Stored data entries
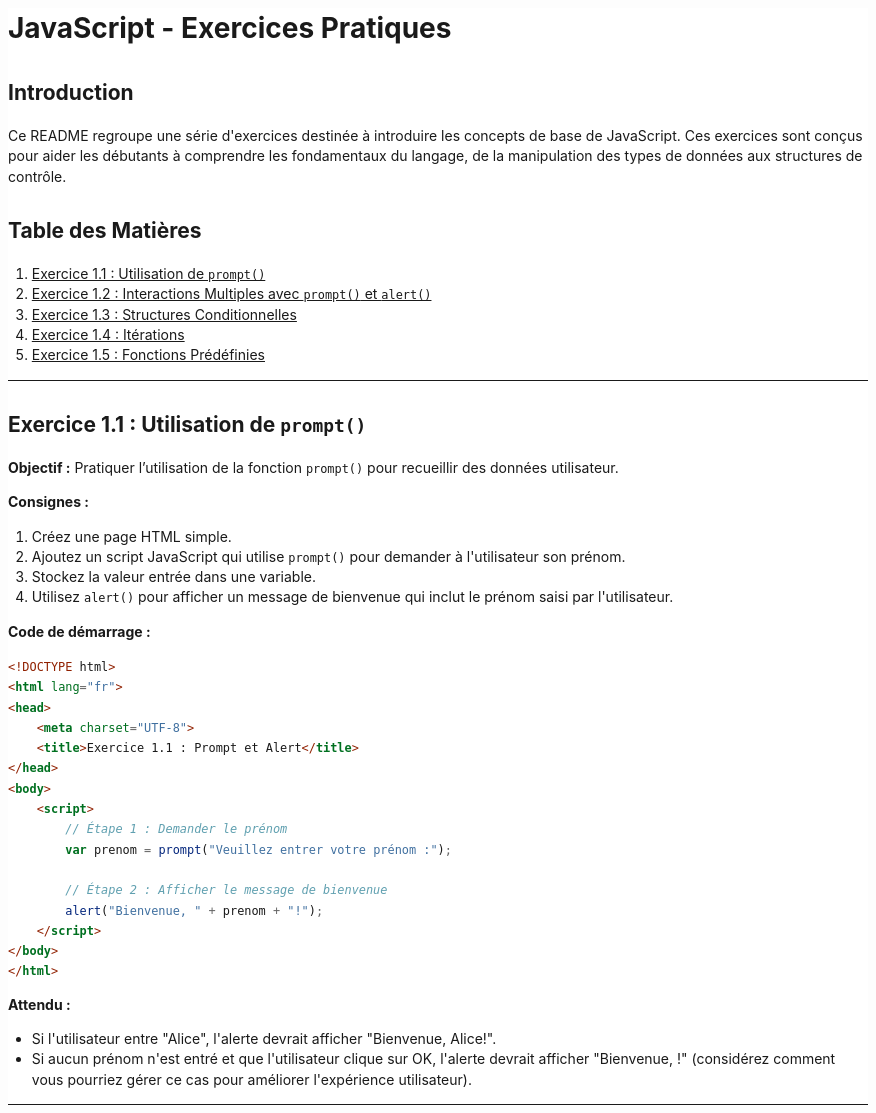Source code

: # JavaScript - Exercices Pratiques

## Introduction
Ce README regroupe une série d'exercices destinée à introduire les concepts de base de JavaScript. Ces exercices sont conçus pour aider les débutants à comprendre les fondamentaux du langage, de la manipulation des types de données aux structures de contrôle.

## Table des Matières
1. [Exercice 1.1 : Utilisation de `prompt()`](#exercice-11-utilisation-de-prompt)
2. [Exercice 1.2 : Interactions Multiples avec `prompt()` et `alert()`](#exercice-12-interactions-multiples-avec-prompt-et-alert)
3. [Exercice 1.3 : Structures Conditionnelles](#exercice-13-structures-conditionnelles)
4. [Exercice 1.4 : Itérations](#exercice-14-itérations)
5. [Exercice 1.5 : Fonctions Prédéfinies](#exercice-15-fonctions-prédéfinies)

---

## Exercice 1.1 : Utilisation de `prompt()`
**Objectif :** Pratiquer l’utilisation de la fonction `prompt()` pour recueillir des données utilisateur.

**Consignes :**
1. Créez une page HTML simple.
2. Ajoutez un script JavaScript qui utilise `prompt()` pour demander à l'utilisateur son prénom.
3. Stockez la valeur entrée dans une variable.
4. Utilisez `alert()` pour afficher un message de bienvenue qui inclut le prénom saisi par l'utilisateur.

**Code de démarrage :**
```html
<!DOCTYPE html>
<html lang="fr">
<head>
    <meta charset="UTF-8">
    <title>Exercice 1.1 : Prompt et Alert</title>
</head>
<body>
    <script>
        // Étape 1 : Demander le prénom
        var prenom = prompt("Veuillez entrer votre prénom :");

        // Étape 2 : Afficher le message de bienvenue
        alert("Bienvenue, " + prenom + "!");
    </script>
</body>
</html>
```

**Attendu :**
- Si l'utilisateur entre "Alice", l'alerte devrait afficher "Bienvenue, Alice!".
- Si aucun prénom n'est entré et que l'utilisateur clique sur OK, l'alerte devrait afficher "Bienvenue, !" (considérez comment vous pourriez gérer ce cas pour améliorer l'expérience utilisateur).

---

--

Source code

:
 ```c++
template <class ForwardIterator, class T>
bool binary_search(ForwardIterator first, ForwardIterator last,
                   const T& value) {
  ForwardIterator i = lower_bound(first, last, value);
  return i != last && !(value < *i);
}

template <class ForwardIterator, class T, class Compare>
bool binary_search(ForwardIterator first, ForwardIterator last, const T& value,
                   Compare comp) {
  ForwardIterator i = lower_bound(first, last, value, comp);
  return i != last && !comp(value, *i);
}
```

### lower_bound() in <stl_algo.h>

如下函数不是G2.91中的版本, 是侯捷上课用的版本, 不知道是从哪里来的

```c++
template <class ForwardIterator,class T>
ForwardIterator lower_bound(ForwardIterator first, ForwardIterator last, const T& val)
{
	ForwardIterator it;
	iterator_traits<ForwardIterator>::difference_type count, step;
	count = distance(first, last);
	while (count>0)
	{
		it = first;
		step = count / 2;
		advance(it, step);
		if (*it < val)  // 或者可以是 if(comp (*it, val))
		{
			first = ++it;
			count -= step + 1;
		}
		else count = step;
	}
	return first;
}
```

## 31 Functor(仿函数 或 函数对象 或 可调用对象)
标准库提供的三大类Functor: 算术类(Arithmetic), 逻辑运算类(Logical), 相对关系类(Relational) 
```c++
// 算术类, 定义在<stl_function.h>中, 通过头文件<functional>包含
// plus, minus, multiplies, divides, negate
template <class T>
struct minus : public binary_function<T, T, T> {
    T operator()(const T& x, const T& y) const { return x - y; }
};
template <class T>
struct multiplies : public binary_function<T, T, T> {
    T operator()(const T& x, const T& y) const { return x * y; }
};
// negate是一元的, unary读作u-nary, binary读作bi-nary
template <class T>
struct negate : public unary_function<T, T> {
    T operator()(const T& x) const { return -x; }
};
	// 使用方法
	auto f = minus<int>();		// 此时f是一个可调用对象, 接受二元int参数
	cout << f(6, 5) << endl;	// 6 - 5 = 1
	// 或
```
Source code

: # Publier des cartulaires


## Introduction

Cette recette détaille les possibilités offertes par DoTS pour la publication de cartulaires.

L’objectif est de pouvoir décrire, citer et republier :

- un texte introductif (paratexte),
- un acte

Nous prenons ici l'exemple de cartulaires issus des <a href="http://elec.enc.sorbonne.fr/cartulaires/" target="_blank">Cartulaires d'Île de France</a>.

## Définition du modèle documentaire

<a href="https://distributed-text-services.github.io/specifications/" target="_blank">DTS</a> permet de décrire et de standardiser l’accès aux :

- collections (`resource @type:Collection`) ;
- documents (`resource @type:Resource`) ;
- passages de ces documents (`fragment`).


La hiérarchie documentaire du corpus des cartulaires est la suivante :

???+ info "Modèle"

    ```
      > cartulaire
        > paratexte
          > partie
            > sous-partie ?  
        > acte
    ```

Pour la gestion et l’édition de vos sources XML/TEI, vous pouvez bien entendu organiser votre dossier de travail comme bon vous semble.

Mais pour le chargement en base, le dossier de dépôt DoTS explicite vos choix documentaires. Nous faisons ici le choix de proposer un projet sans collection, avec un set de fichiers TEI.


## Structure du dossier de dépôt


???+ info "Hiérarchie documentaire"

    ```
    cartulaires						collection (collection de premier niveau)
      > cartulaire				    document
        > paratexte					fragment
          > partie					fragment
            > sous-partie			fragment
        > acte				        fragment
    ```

--

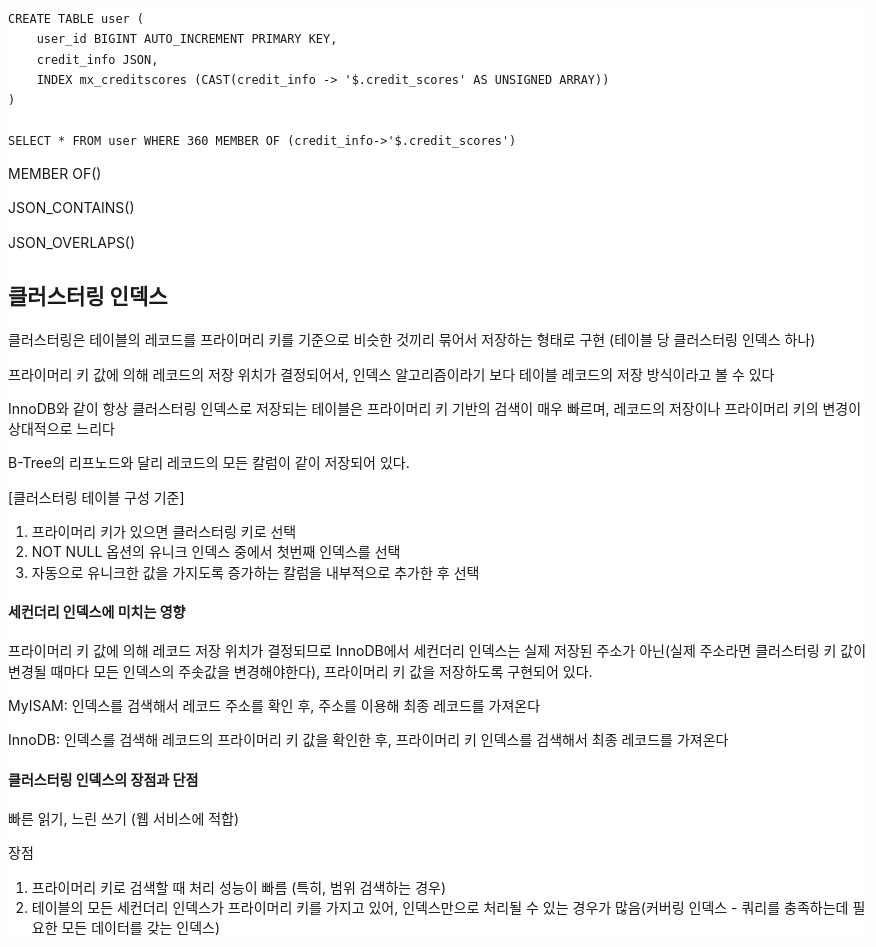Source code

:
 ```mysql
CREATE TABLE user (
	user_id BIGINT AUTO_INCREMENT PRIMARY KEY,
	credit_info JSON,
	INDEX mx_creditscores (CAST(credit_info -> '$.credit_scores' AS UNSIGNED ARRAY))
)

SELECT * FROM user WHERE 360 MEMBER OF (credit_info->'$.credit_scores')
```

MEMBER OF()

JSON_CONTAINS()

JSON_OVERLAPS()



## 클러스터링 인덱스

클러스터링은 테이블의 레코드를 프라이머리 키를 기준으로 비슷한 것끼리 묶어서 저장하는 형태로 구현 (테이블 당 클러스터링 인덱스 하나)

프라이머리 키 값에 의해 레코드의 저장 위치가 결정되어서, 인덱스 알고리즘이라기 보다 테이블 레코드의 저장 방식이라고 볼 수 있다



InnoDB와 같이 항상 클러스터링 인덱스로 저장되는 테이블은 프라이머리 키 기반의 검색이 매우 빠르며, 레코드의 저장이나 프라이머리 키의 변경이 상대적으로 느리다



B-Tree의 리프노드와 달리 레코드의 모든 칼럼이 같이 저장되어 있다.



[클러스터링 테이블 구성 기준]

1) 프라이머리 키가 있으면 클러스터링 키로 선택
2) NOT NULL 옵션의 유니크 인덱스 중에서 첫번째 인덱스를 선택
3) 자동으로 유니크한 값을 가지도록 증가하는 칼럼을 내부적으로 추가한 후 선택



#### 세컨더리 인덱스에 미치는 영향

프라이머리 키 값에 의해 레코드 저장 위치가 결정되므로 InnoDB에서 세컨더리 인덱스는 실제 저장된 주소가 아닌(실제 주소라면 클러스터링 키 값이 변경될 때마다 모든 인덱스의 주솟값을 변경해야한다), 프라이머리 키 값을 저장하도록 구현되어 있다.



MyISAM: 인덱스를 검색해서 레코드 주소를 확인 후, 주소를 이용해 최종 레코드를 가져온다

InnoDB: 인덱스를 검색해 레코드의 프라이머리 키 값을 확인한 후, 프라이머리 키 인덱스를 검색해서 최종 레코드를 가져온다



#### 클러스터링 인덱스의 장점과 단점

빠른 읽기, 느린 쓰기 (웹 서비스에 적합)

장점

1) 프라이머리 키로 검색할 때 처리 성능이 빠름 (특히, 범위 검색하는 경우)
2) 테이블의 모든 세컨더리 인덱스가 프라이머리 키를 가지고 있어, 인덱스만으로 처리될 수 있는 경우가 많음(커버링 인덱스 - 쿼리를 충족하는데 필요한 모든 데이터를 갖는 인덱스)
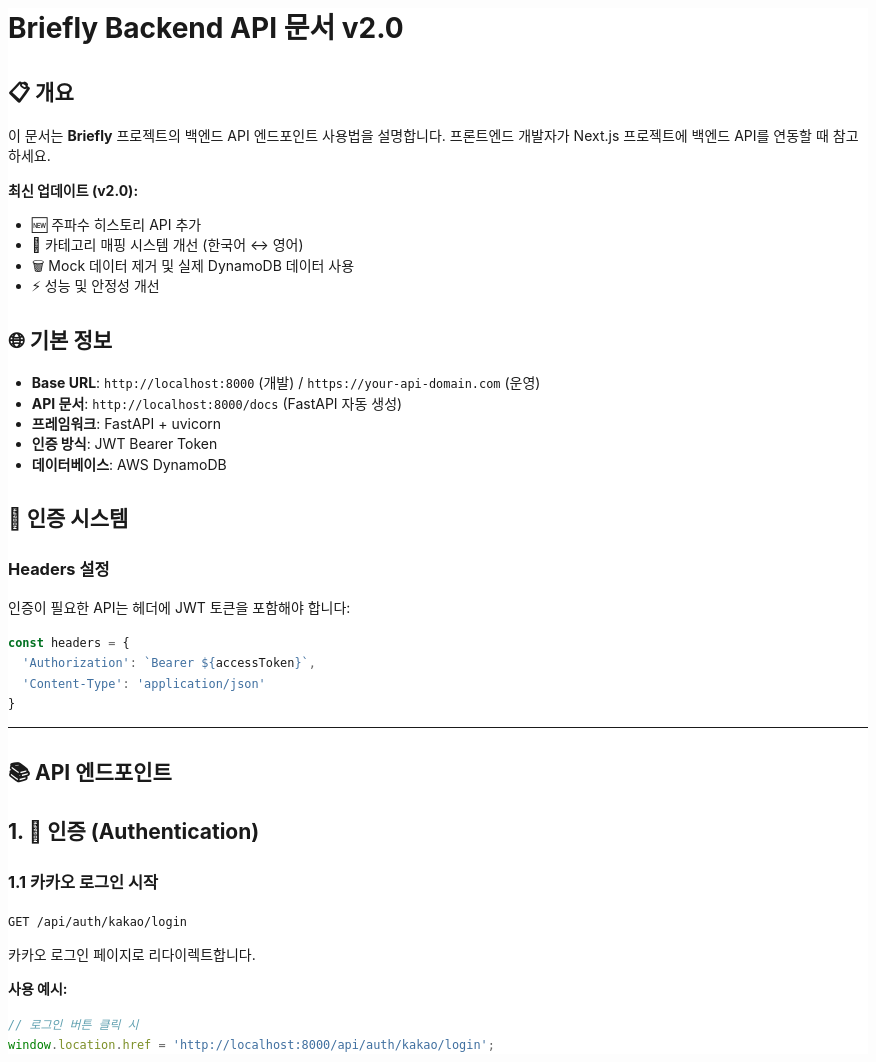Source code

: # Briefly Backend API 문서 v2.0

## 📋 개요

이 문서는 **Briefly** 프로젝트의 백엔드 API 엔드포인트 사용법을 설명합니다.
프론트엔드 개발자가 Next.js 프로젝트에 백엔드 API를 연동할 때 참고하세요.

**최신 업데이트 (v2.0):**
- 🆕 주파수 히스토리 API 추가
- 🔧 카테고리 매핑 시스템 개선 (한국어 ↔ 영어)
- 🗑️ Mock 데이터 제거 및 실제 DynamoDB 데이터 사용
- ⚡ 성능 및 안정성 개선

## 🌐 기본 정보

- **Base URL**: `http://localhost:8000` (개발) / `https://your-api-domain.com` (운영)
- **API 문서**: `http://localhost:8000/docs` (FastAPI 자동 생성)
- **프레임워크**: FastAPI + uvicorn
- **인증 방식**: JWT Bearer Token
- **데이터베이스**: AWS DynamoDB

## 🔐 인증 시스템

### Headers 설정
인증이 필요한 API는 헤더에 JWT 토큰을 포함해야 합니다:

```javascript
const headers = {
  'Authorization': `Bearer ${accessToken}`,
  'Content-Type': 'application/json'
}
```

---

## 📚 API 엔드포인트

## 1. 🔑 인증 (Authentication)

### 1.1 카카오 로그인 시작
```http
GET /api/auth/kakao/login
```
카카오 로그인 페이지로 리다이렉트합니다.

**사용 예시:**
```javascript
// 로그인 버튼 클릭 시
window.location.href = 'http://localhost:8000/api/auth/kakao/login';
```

→ What you will do
Gather each line from the entries above that includes the word "resource".

→ Completed task
- collections (`resource @type:Collection`) ;
- documents (`resource @type:Resource`) ;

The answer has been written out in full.